SemHash-LLM: multi-granularity hashing for deduplication
A multi-granularity semantic hashing framework combining projection hashing.
TL;DR
- 01A multi-granularity semantic hashing framework combining projection hashing.
- 02The system first extracts multi-granularity signals: character, token and document features are fused by a gating mechanism.
- 03Semantic projection hashing maps distilled LLM embeddings to compact binary codes for fast indexing and retrieval.
SemHash-LLM, a paper by Xinyi Fang, Kejian Tong, Jiabei Liu, Tao Ning and Yuhang He (arXiv:2607.01601), was submitted to arXiv on 2 Jul 2026 proposing a multi-granularity semantic hashing framework for large-scale document deduplication. The authors unify semantic projection hashing, attention weighted MinHash, contrastive boundary learning and selective LLM-based adjudication, and report "less than one percent neural verification cost."
How does SemHash-LLM work?
SemHash-LLM combines character, token and document level signals through gated fusion, then applies a cascaded filtering pipeline that reduces candidates before neural verification. The pipeline pairs semantic projection hashing, which learns compact binary codes in a distilled LLM embedding space, with attention weighted MinHash to suppress boilerplate and emphasize informative content.
The system first extracts multi-granularity signals: character, token and document features are fused by a gating mechanism. Semantic projection hashing maps distilled LLM embeddings to compact binary codes for fast indexing and retrieval. Attention weighted MinHash then downweights repetitive or boilerplate regions, improving candidate selection. Contrastive boundary learning sets adaptive decision thresholds and provides uncertainty estimates that feed a cascaded filter to reduce the number of items that reach the most expensive verification stage, which the authors implement as selective LLM-based adjudication.
How well does it perform?
The authors state that experiments show SemHash-LLM achieves strong duplicate detection quality while keeping neural verification costs extremely low, specifically under one percent. Adaptive decision boundaries and uncertainty estimation are credited with improving robustness against template pollution, short text perturbation, containment and viral fragments.

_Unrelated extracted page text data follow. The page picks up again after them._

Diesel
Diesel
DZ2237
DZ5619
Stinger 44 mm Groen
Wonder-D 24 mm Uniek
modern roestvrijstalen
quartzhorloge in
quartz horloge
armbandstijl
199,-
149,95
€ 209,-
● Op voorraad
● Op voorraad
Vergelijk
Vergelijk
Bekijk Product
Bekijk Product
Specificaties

The paper emphasizes efficiency at scale: compact binary codes and MinHash-style filtering perform the heavy lifting, and only a small fraction of candidates are escalated to LLM adjudication. The exact datasets, numeric accuracy metrics and evaluation splits are presented in the paper itself; the abstract highlights the overall result as strong duplicate detection quality with less than one percent neural verification cost.
Why does it matter?
SemHash-LLM addresses a core trade-off for large-scale deduplication: preserving semantic equivalence typically requires expensive neural comparisons, while hash-and-filter pipelines risk missing subtle semantic duplicates. By projecting distilled LLM embeddings into compact binary codes and combining them with attention weighted MinHash and adaptive boundaries, the framework aims to retain semantic sensitivity without paying the full cost of neural verification for every candidate.
If the experimental claims hold across real-world corpora, the approach could cut the volume of expensive LLM checks dramatically, which matters for teams that must deduplicate at web or enterprise scale and want to limit inference costs while handling noisy templates, short or viral content and containment cases.
What to watch
Look for the authors' code, data and media links on the paper's arXiv page and for the paper's DOI via DataCite, which the arXiv entry notes is pending registration. Also watch for detailed evaluation tables and release of the distilled embedding models the paper uses, which will determine how portable the compact binary projection is across different corpora.
Authors: Xinyi Fang, Kejian Tong, Jiabei Liu, Tao Ning, Yuhang He. Submitted to arXiv on 2 Jul 2026 as arXiv:2607.01601.